13 octubre 2012

La Nación como Base de Solidaridad

El sentido moral es de gran importancia. Cuando desaparece de una nación, toda la estructura social va hacia el derrumbe.
Alexis Carrel

Leyendo un comentario en una red social me surge una reflexión sobre el egoísmo del ser humano. Negarle a éste su más básico instinto de supervivencia y querer negar que el progreso de “lo suyo” y de “los suyos” no sea aquello que mueva sus acciones es querer eliminar del hombre una de sus más básicas dimensiones, es querer borrar de él uno de sus más primarios instintos. Pero, ¿cuál es el límite de “los suyos”? ¿Hasta dónde llega el grado o sentimiento de pertenencia? Este es, probablemente, uno de los elementos que distinguen a los Estados de las Naciones.

Es en los momentos de penuria cuando salen a la luz las rencillas y conflictos.
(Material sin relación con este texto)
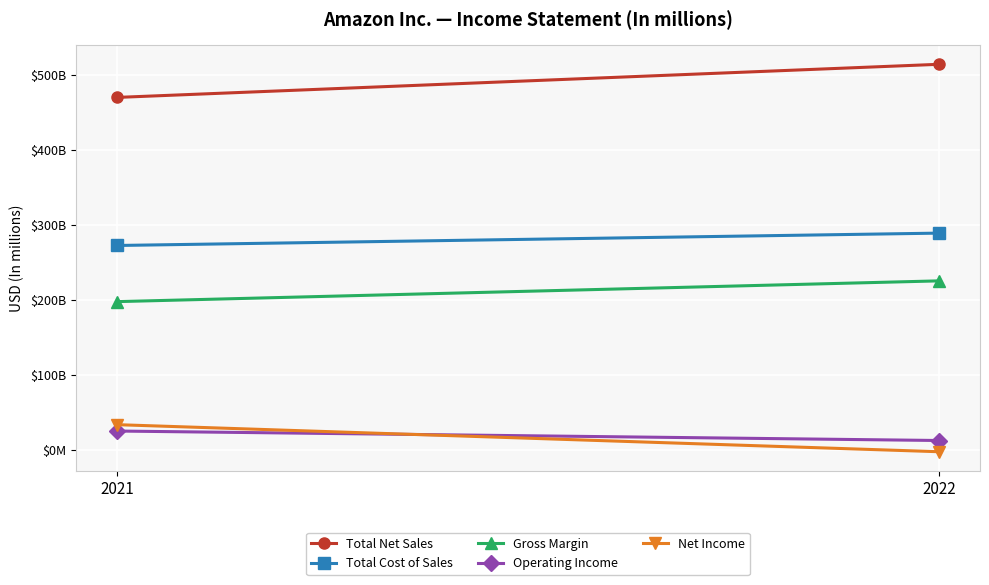

Which series has the widest spread of values?

Total Net Sales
Durante la bonanza, sin embargo, todo queda soslayado por un bienestar material que solapa el conflicto espiritual o inmaterial. Los viajes y fiestas, entre otros eventos, pueden disimular de alguna manera las fricciones en el interior de los grupos. Este fenómeno ocurre en todos los ámbitos: grupos de amigos, familias e incluso sociedades. Es por ello que la existencia de nexos y vínculos fuertes, más allá de un mero compartir bienestar, se hacen imprescindibles si se quiere que las dificultades no supongan el deterioro de los vínculos.
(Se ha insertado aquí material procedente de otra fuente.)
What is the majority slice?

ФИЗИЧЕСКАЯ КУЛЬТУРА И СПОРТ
En estos momentos difíciles los grupos se hacen más fuertes si la colectividad está bien definida y los miembros de la misma se sienten como tales, parte integrante de un todo.

En la dificultad, sobre todo cuando el individuo ve peligrar su existencia (entiéndase ésta en un sentido amplio), la tendencia es a salvarse a sí mismo a cualquier precio. Ese “sí mismo” conlleva, por lo general, la familia, en especial la más cercana. La familia, prácticamente para la mayoría de la población, forma parte de uno mismo y el sacrificio por ésta se concibe como natural. Analizando esto con detenimiento, lo que a primera vista se nos presenta como natural no lo es tal si tomamos al individuo como referencia, como unidad básica que compone la sociedad. Así, siendo puramente racionales, parece lógico que “uno mismo” no suponga más que el individuo. Sin embargo, debido a la cultura o a otra forma de control y de socialización, sentimos a la familia como una extensión de nosotros, como parte de nosotros mismos.
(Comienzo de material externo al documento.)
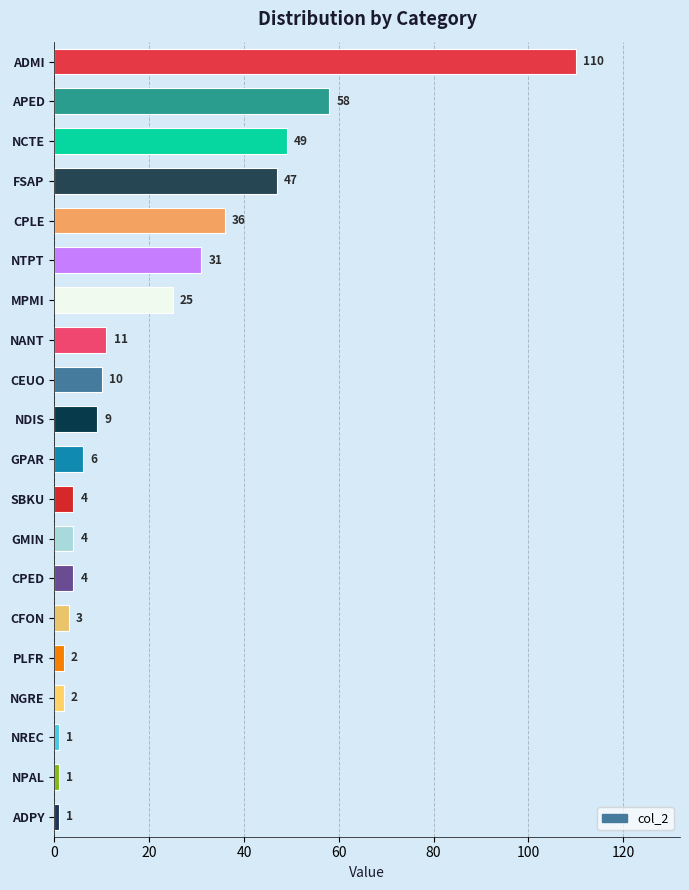

What position from the top is SBKU?

12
Esta misma sensación, o al menos una similar, es observable en las naciones fuertes, en aquellos países en los que los individuos se sienten parte de un mismo colectivo y en los que la solidaridad de sus miembros no es forzada, sino real, porque hay una entidad superior que los agrupa, que los convierte a todos partes de un mismo todo: la nación.

Tal vez por ello, hoy en día, en la España de los diecisiete territorios, sea esto más difícil. Los agravios entre unos y otros se han convertido en el pan de cada día y pareciera como que los vínculos de solidaridad entre los ciudadanos ya no los diera la españolidad, sino la pertenencia a una determinada región, provincia o municipio.

Puede que sea éste uno de los factores que compliquen la salida de la crisis. Factor por supuesto inmaterial, alejado de la economía y el desempleo, pero no por ello menos importante. Si a un ciudadano le duele ceder riqueza en provecho de otro, la cesión de ésta no será pacífica, sino traumática, y pronto se convertirá en un futuro agravio que arrojar. La nación puede tener múltiples significados y funciones, pero uno de ellos, sin duda, es la creación de lazos de solidaridad y pertenencia entre sus ciudadanos.